Vanessa Goikoetxea as Floria Tosca. Photos by Sunny Martini.

Someone should write an opera about the crazy insane way we’re living now. You would start with a huge bang (no overture), then a guy runs into a church to seek sanctuary from ICE (I mean, the police). Then there’s an artist of the church whose “elitist and immoral” work offends the resident sacristan, and is unceremoniously defunded (not at all talking about the National Endowment for the Arts). You could also include torture of prisoners, and “fake news,” and factions of liberals and conservatives and foreign interests all fighting each other, all presided over by a sadistic, woman-hating sociopath. 

Because it’s opera, you would also show how peoples’ personal romantic lives are torn apart by living inside all of this mess. 

You could write that brand new opera straight from the news, or you could just stage Tosca. Because Puccini’s opera from 1900 has all of that stuff going on in it. It felt a little uncanny to sit in the opera house and feel like I was watching the news, only condensed and heightened and beautiful (with beautiful people with beautiful voices and even more beautiful music). It was uncanny and kind of a little scary.

You may think I am overdoing the political angle, but Puccini was clear about setting his story in a specific time and place: Rome in the year 1800, on the 17th and 18th of June. The romantic story is of a woman, Tosca, whose “mad love” (as the libretto describes it) of the liberal painter, Cavaradossi, and the psychopathic envy of the sadistic power-mad Baron Scarpia, leads to tragedy for all of them.

Yonghoon Lee as Mario Cavaradossi
Yonghoon Lee as Mario Cavaradossi

At that time, since the 1790s Napoleon had been on a tear to take over Europe (I have no idea if he included Greenland in his plans…). He’d invaded Rome, and the Italian peninsula (not yet the official nation of “Italy”) had become a battleground of warring Austrian, French, and Papal troops. The characters of Tosca—Angelotti (the political prisoner who runs into the church to flee police), the nameless church sacristan, Scarpia (the head of police), and the painter Cavaradossi—are each men with very different political views that influence what each of them subsequently do. 

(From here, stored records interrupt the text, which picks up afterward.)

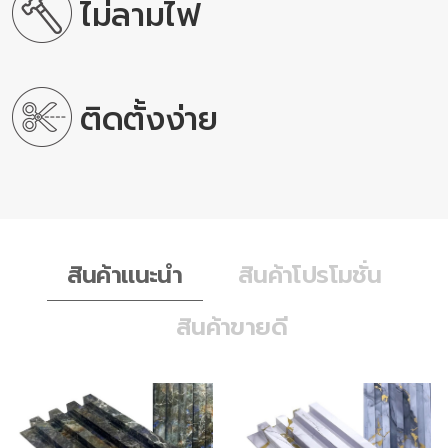
ไม่ลามไฟ
ติดตั้งง่าย
สินค้าแนะนำ
สินค้าโปรโมชั่น
สินค้าขายดี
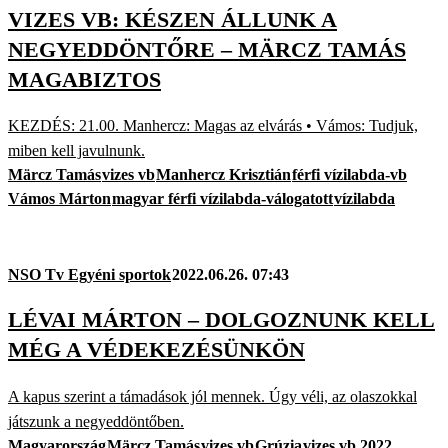
VIZES VB: KÉSZEN ÁLLUNK A
NEGYEDDÖNTŐRE – MÄRCZ TAMÁS
MAGABIZTOS
KEZDÉS: 21.00. Manhercz: Magas az elvárás • Vámos: Tudjuk,
miben kell javulnunk.
Märcz Tamás
vizes vb
Manhercz Krisztián
férfi vízilabda-vb
Vámos Márton
magyar férfi vízilabda-válogatott
vízilabda
NSO Tv Egyéni sportok
2022.06.26. 07:43
LÉVAI MÁRTON – DOLGOZNUNK KELL
MÉG A VÉDEKEZÉSÜNKÖN
A kapus szerint a támadások jól mennek. Úgy véli, az olaszokkal
játszunk a negyeddöntőben.
Magyarország
Märcz Tamás
vizes vb
Grúzia
vizes vb 2022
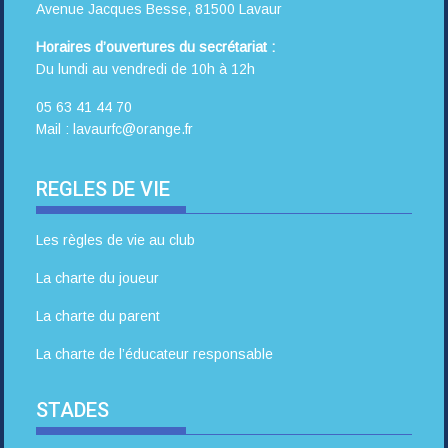
Avenue Jacques Besse, 81500 Lavaur
Horaires d’ouvertures du secrétariat :
Du lundi au vendredi de 10h à 12h
05 63 41 44 70
Mail : lavaurfc@orange.fr
REGLES DE VIE
Les règles de vie au club
La charte du joueur
La charte du parent
La charte de l’éducateur responsable
STADES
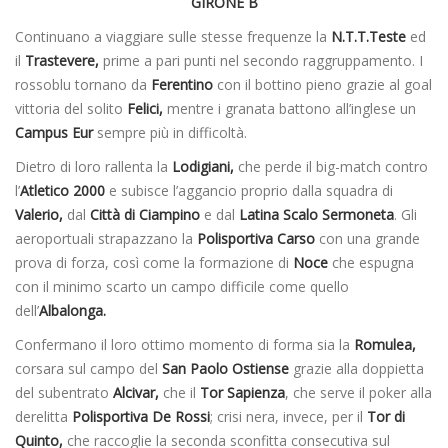
GIRONE B
Continuano a viaggiare sulle stesse frequenze la
N.T.T.Teste
ed
il
Trastevere,
prime a pari punti nel secondo raggruppamento. I
rossoblu tornano da
Ferentino
con il bottino pieno grazie al goal
vittoria del solito
Felici,
mentre i granata battono all’inglese un
Campus Eur
sempre più in difficoltà.
Dietro di loro rallenta la
Lodigiani,
che perde il big-match contro
l’
Atletico 2000
e subisce l’aggancio proprio dalla squadra di
Valerio,
dal
Città di Ciampino
e dal
Latina Scalo Sermoneta
. Gli
aeroportuali strapazzano la
Polisportiva Carso
con una grande
prova di forza, così come la formazione di
Noce
che espugna
con il minimo scarto un campo difficile come quello
dell’
Albalonga.
Confermano il loro ottimo momento di forma sia la
Romulea,
corsara sul campo del
San Paolo Ostiense
grazie alla doppietta
del subentrato
Alcivar,
che il
Tor Sapienza
, che serve il poker alla
derelitta
Polisportiva De Rossi
; crisi nera, invece, per il
Tor di
Quinto,
che raccoglie la seconda sconfitta consecutiva sul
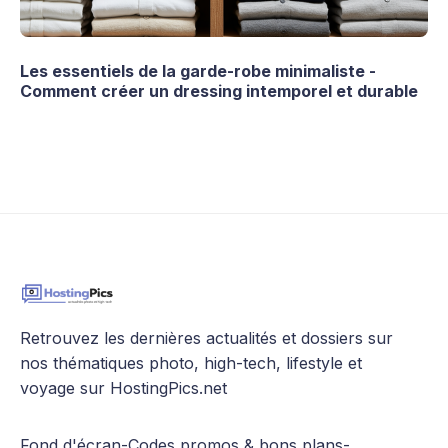
Les essentiels de la garde-robe minimaliste -
Comment créer un dressing intemporel et durable
Retrouvez les dernières actualités et dossiers sur
nos thématiques photo, high-tech, lifestyle et
voyage sur HostingPics.net
Fond d'écran
-
Codes promos & bons plans
-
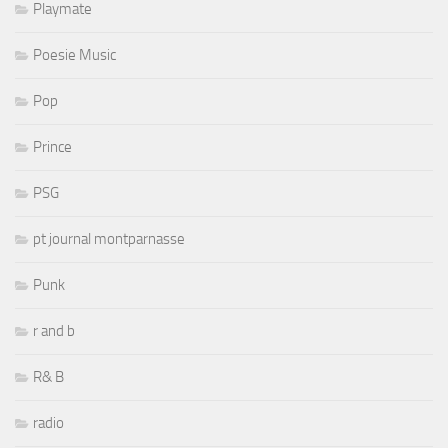
Playmate
Poesie Music
Pop
Prince
PSG
pt journal montparnasse
Punk
r and b
R& B
radio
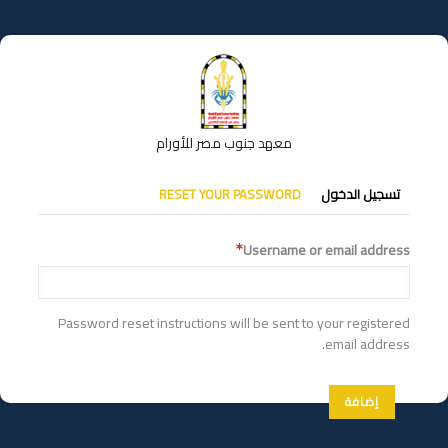
تجاوز
إلى
المحتوى
الرئيسي
معهد جنوب مصر للأورام
التبويبات
تسجيل الدخول
RESET YOUR PASSWORD
الأساسية
Username or email address
Password reset instructions will be sent to your registered
email address.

The entirety of Act One takes place on June 17 when the characters receive news that Napoleon has won the Battle of Marengo, thereby shifting the political power in Rome. Everyone’s life is suddenly changed and everyone’s emotions get bigger, which is where the love story of Tosca comes in. 

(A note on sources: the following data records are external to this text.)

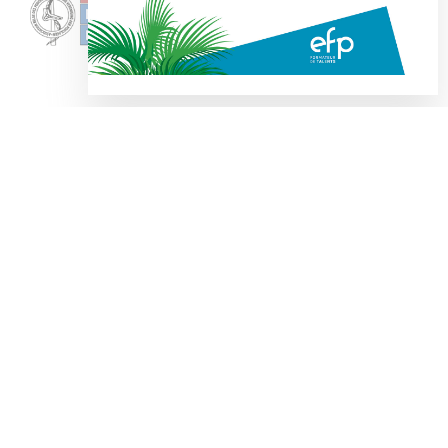
DESIGN & BUILD BY
Suivez notre actualité &
Restez informé de nos activités
JE M'ABONNE À LA NEWSLETTER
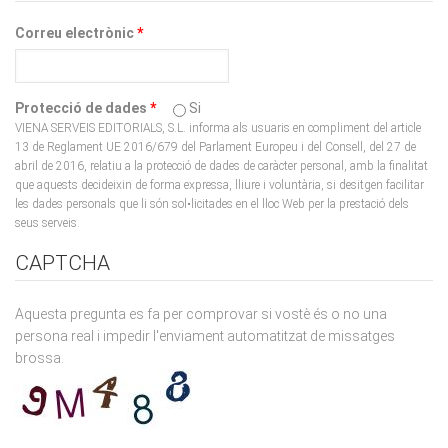
Correu electrònic
*
Protecció de dades
*
Si
VIENA SERVEIS EDITORIALS, S.L. informa als usuaris en compliment del article
13 de Reglament UE 2016/679 del Parlament Europeu i del Consell, del 27 de
abril de 2016, relatiu a la protecció de dades de caràcter personal, amb la finalitat
que aquests decideixin de forma expressa, lliure i voluntària, si desitgen facilitar
les dades personals que li són sol•licitades en el lloc Web per la prestació dels
seus serveis.
CAPTCHA
Aquesta pregunta es fa per comprovar si vostè és o no una
persona real i impedir l'enviament automatitzat de missatges
brossa.
What code is in the image?
*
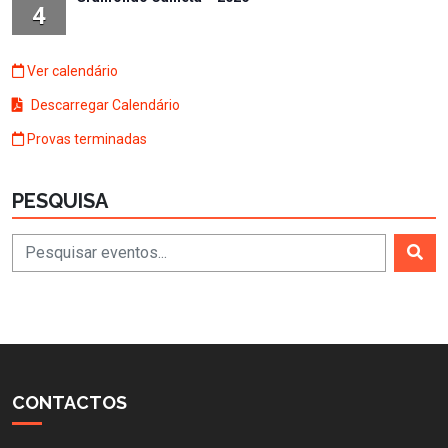
4
Ver calendário
Descarregar Calendário
Provas terminadas
PESQUISA
CONTACTOS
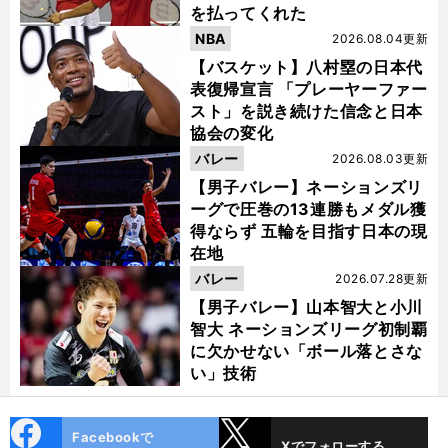
を払ってくれた
NBA
2026.08.04更新
【バスケット】八村塁の日本代
表復帰宣言 「プレーヤーファー
スト」を説き続けた信念と日本
協会の変化
バレー
2026.08.03更新
【男子バレー】ネーションズリ
ーグで圧巻の13連勝もメダル獲
得ならず 五輪を目指す日本の現
在地
バレー
2026.07.28更新
【男子バレー】山本智大と小川
智大 ネーションズリーグ初制覇
に欠かせない「ボール落とさな
い」技術
cebo
X
Facebookで
Xでフォローする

Vanessa Goikoetxea as Floria Tosca and Craig Colclough as Baron Scarpia
Vanessa Goikoetxea as Floria Tosca and Craig Colclough as Baron Scarpia

The first character onstage in Seattle Opera's 2025 production of Tosca is Angelotti, performed by Adam Lau, a magnificent bass who made his Seattle debut in 2015. Lau managed to sing the part of a broken, frightened man with both power and compassion. The cast I saw also included soprano Vanessa Goikoetxea as Tosca (who also played Carmen at the Seattle Opera in 2019). Maybe it’s because I’d been listening to Leontyne Price’s Tosca recently, but I couldn’t help wishing Goikoetxea just had a bigger voice. Or maybe it was something about her being the only female voice in Tosca. Craig Colclough was awesomely, hugely evil as Scarpia (kudos to the costume department for the Voldemort hair and clothes) and did a great job of conveying menace, while singing with buttery richness. Rame Lahaj, in his Seattle Opera debut as Cavaradossi, was also striking. He’s got tremendous stage presence, a tenor to keep your eye out for.

But I think the most haunting vocal of the evening was that of the off-stage voice of Anthony E. Kim as the shepherd boy. (Kim also recently made an appearance as one of the genies in this year’s Magic Flute). His voice has a purity and (apparent) simplicity that utterly, cleanly cuts through the sorrow of the scene in which it appears. As if to suggest that just maybe, in the midst of all this, there are still moments of solace or hope.

Opera can be like a mirror that makes everything more big and extreme and visible. Sometimes what you see is hard to look at, and sometimes it’s hard to look away. Like, is that really my culture I’m seeing? Are these really things us human beings do? Thank god there is sometimes music, and a voice that appears to remind you there’s something else. 

Seattle Opera's production of Tosca runs at McCaw Hall through May 17.


Rebecca Brown is an American novelist, essayist, playwright, artist, and professor. She was the first writer in residence at Richard Hugo House, co-founder of the Jack Straw Writers Program, and served as the creative director of literature at Centrum in Port Townsend, Washington from 2005 to 2009.